In 1975–1976, Perkins served as acting director of Harvard's Fairbank Center for East Asian Research. A year later, he became chairman of the department of economics at Harvard University, and from 1980 through 1995, he served as director of the Harvard Institute for International Development (HIID). Later, he also became director of Harvard's Asia Center (ref Who's Who in America,1994, p. 2684, "cv"). During his tenure as director of HIID, the Institute had resident advisors on macroeconomics, government management and legal reform, environmental regulation, maternal and child health, and education in the relevant ministries in 27 countries in Asia, Africa, Latin America, and Eastern Europe (Dwight H. Perkins, Richard Pagett, Michael Roemer, Donald Snodgrass, and Joseph Stern, Assisting Development in a Changing World: The Harvard Institute for International Development, 1980-1995 (Cambridge: Harvard University Press, 1997); and HIID biannual reports.

Prior to becoming director, Perkins served as an advisor to the Economic Planning Unit of the Government of Malaysia in 1968-69 and later led a team advising the Malaysian government on civil service reform (2004–2007). In 1972, he served as an advisor to the Korea Development Institute (KDI) in Seoul during its first year and subsequently worked with KDI to jointly manage and help write research, which produced more than fifteen books on the Korean economy and society, five of which he co-authored.

In 1989, he led a team to Vietnam to explore working with the Vietnamese government on its transition from a command to a market economy and continued to lecture in Vietnam and work with the government on market reforms in subsequent years.
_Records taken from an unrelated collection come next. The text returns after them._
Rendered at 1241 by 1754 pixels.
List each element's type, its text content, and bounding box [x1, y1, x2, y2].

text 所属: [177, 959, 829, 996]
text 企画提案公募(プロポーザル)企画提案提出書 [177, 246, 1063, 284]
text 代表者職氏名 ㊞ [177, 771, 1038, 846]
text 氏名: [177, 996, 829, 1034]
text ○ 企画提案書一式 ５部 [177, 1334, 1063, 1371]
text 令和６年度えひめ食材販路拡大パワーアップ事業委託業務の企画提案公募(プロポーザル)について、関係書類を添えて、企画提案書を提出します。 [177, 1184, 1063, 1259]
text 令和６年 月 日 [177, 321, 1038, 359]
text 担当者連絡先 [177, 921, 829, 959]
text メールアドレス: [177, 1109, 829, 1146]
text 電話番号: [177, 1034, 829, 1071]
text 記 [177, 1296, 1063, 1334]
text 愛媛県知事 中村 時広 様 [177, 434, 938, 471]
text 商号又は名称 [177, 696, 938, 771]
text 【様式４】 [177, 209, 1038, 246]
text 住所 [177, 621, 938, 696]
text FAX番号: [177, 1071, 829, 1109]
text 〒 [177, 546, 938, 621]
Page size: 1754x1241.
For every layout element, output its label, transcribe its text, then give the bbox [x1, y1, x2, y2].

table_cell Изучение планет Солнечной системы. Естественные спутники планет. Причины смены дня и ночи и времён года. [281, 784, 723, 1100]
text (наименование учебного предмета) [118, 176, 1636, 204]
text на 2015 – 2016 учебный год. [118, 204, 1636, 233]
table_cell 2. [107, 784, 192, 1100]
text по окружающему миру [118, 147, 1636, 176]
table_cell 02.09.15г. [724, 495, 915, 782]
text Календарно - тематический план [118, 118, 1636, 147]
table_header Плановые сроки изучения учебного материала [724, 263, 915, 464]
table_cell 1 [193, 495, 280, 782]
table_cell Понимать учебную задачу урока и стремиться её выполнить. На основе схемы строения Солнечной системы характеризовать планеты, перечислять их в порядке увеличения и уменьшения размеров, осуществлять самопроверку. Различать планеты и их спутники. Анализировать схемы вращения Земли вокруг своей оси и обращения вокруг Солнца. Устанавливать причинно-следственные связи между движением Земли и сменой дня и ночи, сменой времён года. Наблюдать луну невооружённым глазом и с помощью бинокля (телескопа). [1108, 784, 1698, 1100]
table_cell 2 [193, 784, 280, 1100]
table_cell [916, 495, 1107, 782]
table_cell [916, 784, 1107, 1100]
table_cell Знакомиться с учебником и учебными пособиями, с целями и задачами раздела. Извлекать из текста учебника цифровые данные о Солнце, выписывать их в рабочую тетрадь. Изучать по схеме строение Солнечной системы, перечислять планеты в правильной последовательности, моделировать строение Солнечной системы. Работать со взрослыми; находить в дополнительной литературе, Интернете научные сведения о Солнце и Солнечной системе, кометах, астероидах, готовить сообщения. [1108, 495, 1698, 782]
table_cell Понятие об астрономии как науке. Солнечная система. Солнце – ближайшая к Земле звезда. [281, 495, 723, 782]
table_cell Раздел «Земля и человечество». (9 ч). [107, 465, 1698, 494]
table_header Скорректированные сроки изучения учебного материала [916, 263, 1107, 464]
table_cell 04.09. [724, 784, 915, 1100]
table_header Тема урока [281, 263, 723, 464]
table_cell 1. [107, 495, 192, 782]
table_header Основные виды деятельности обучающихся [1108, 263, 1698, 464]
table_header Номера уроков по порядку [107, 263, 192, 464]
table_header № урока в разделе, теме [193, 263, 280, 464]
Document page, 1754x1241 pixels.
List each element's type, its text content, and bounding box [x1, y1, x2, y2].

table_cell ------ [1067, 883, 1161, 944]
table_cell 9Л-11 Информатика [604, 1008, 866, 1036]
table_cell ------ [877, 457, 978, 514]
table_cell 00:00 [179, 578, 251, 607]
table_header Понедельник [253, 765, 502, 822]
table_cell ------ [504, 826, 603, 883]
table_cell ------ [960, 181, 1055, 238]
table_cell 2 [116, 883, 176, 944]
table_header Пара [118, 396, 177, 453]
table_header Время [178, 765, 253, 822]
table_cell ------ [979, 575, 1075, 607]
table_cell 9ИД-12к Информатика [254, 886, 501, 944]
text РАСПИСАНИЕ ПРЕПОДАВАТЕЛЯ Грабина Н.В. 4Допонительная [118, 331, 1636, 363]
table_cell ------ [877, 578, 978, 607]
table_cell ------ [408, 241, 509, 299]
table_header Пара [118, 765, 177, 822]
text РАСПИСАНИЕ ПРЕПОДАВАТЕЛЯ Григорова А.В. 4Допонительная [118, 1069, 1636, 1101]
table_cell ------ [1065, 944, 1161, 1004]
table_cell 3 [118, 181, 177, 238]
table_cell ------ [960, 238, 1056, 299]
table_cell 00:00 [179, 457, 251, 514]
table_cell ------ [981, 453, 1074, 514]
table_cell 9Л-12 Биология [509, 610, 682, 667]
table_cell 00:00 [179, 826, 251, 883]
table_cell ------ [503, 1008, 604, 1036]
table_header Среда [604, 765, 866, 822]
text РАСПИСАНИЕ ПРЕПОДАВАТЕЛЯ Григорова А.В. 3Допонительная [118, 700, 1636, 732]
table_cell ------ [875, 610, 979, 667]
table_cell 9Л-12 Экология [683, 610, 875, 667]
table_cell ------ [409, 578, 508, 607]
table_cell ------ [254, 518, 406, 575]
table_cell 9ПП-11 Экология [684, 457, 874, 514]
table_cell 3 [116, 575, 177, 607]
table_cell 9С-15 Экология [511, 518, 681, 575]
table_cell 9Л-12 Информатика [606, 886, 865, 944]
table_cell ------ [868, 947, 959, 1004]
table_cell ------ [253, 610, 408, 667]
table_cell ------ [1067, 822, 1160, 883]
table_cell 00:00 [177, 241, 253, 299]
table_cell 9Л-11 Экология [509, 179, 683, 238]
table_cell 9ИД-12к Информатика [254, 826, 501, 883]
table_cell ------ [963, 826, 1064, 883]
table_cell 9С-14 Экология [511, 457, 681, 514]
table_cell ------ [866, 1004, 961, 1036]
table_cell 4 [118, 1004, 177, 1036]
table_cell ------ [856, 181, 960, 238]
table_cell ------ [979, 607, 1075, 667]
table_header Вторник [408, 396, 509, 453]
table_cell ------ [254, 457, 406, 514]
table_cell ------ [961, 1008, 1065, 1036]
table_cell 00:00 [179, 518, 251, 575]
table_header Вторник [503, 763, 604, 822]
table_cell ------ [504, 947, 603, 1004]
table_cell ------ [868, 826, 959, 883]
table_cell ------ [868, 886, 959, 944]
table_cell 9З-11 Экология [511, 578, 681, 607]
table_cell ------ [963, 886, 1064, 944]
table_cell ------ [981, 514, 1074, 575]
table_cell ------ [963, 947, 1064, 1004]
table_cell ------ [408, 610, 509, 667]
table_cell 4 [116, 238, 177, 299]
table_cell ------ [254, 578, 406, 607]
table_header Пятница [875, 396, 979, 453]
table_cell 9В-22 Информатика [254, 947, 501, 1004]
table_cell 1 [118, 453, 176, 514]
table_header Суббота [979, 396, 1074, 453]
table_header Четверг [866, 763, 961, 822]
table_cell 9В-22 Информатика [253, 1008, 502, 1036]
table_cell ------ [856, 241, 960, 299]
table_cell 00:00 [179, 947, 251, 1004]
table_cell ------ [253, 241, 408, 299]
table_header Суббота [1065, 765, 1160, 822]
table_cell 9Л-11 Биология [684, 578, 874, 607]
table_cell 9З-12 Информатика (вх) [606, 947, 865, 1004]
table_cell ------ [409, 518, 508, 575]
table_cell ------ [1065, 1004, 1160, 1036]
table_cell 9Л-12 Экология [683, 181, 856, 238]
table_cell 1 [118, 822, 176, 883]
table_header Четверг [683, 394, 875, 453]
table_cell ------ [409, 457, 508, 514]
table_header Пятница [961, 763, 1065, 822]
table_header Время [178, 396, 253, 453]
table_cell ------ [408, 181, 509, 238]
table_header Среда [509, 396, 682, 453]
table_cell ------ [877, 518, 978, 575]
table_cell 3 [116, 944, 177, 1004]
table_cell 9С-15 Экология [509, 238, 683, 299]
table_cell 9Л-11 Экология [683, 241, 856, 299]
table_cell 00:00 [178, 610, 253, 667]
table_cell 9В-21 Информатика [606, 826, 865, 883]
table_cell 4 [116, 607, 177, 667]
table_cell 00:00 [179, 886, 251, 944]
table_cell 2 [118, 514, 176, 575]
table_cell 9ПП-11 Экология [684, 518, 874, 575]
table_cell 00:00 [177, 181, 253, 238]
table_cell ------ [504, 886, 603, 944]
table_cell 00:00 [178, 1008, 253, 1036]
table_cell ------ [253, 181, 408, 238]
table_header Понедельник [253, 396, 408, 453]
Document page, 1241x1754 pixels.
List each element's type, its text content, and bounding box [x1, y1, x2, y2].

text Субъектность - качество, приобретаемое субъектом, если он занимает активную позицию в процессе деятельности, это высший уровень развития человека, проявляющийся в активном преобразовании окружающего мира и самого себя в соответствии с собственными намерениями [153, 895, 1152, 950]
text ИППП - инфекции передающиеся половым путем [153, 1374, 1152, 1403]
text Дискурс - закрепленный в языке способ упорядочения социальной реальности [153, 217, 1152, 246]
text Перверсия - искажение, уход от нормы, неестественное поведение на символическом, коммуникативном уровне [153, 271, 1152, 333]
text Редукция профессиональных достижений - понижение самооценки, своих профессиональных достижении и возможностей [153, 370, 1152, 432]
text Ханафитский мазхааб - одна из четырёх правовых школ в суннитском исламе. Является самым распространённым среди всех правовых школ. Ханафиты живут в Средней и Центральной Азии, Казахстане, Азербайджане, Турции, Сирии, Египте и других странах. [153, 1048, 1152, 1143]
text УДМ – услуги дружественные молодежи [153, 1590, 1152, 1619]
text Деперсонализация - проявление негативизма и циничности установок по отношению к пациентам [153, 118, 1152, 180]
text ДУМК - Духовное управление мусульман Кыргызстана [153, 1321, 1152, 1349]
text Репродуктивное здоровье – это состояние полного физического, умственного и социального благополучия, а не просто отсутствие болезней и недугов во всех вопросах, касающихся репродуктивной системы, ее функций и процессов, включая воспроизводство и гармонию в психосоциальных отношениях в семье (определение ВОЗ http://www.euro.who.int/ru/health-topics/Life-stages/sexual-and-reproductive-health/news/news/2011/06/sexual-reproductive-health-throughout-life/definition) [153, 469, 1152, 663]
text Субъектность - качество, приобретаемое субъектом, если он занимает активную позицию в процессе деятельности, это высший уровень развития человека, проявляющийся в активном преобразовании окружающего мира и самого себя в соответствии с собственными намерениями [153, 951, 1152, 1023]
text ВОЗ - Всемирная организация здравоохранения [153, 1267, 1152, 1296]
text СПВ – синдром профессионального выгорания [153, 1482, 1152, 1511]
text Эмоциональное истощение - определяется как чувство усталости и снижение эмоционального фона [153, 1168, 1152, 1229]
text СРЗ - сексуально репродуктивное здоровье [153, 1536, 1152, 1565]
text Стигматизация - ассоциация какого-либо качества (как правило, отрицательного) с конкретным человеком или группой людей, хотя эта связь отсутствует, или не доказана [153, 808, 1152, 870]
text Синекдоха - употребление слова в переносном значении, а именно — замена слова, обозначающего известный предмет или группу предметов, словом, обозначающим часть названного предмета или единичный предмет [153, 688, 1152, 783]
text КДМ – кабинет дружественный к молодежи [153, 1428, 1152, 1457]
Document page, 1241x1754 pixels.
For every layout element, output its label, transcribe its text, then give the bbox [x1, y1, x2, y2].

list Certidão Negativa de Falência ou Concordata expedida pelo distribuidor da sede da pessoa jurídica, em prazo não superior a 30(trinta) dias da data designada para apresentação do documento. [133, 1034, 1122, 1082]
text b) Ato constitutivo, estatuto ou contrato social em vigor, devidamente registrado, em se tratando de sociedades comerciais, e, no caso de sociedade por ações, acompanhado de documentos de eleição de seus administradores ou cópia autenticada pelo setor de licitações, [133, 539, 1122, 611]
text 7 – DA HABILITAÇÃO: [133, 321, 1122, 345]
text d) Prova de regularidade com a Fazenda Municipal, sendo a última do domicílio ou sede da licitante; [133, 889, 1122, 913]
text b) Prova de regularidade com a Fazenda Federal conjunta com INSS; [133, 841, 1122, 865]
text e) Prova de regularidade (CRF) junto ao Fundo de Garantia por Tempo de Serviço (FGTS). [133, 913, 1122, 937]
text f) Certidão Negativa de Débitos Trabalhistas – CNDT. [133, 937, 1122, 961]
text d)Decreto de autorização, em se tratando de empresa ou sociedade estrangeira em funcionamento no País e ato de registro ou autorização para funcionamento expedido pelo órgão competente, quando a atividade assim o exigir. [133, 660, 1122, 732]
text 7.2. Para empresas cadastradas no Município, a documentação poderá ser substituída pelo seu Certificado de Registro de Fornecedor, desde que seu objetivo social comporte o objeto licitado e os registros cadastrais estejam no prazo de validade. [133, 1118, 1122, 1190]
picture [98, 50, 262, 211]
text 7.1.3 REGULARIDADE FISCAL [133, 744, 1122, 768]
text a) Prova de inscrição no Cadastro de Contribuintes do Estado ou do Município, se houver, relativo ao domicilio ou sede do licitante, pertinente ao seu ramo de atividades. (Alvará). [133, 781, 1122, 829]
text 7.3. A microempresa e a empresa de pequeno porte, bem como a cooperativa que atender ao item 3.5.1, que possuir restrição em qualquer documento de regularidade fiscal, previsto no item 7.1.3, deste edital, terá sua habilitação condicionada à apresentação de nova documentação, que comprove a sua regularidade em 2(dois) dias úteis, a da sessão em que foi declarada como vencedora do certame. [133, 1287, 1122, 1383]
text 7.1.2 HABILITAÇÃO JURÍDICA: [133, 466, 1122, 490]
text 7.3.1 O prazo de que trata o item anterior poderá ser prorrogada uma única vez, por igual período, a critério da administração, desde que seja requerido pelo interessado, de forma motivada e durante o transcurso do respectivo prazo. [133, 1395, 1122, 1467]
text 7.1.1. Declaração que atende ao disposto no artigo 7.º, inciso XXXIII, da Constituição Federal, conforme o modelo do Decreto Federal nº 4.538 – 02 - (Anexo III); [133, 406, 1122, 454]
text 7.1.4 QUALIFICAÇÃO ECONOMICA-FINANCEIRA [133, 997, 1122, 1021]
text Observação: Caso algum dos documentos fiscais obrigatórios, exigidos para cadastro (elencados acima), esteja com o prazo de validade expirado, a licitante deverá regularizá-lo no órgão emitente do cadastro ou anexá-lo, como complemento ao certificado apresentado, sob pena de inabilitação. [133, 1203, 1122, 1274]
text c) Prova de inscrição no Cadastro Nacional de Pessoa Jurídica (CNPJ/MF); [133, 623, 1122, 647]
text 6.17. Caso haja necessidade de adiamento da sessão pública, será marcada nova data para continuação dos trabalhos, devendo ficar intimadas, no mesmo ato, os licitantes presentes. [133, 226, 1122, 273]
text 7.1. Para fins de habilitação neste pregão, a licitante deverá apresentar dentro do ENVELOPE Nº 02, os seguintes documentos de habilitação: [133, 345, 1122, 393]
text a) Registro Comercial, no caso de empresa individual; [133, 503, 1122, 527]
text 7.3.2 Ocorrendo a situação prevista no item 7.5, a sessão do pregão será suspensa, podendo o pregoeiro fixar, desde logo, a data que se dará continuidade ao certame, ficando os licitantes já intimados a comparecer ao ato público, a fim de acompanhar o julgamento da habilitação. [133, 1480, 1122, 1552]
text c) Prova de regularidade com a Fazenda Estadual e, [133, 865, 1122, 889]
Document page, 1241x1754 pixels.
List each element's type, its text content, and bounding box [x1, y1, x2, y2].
In 1995, as part of that effort, together with Thomas Vallely of HIID and others, he helped establish the Fulbright Economic Teaching Program in Ho Chi Minh City, a year-long program of economics training for government officials and private economics personnel. He then taught two semesters in that program (1997–98) and lectured and oversaw the program until 2009, first through HIID and subsequently via the Kennedy School (Assisting Development in a Changing World, and various issues of The Fulbright Economics Teaching Program: Guide to Programs and Courses).

He served on an advisory committee to the Prime Minister of Papua New Guinea in 1991–92, was inducted into the American Philosophical Society in 2002 and was a member of the International Advisory Group of the Privatization Commission and Prime Minister of Papua New Guinea in 2000–2002.(cv).

== Personal life ==
Perkins is the grandson of Dwight Heald Perkins. He married Julie Rate Perkins in 1957, and they have three children.

==Selected works==
In a statistical overview derived from writings by and about Dwight H. Perkins, the OCLC/WorldCat database encompasses roughly 100 works in over 250 publications in 7 languages and is held by 6,900+ libraries.

- Market Control and Planning in Communist China (1966)
- China, Asia's Next Economic Giant (1986)
- Agricultural Development in China, 1368-1968 (1969)
- China's Modern Economy in Historical Perspective: sponsored by the Social Science Research Council (1975)
- Rural Development in China (1984)
- Reforming Economic Systems in Developing Countries (1991)
- The Economics of Development (1st edition 1983, 7th edition 2013)
- "East Asian Development" (2013)
- Perkins, Dwight H. (2015). "The Economic Transformation of China"
- "A 'Hard Landing' or Secular Stagnation in China's Future: False Alarm or Real Threat?" China Economic Review, October 2019.
- "Structural Challenges to Sustained Economic Growth in China" China and World Economy, January–February 2023.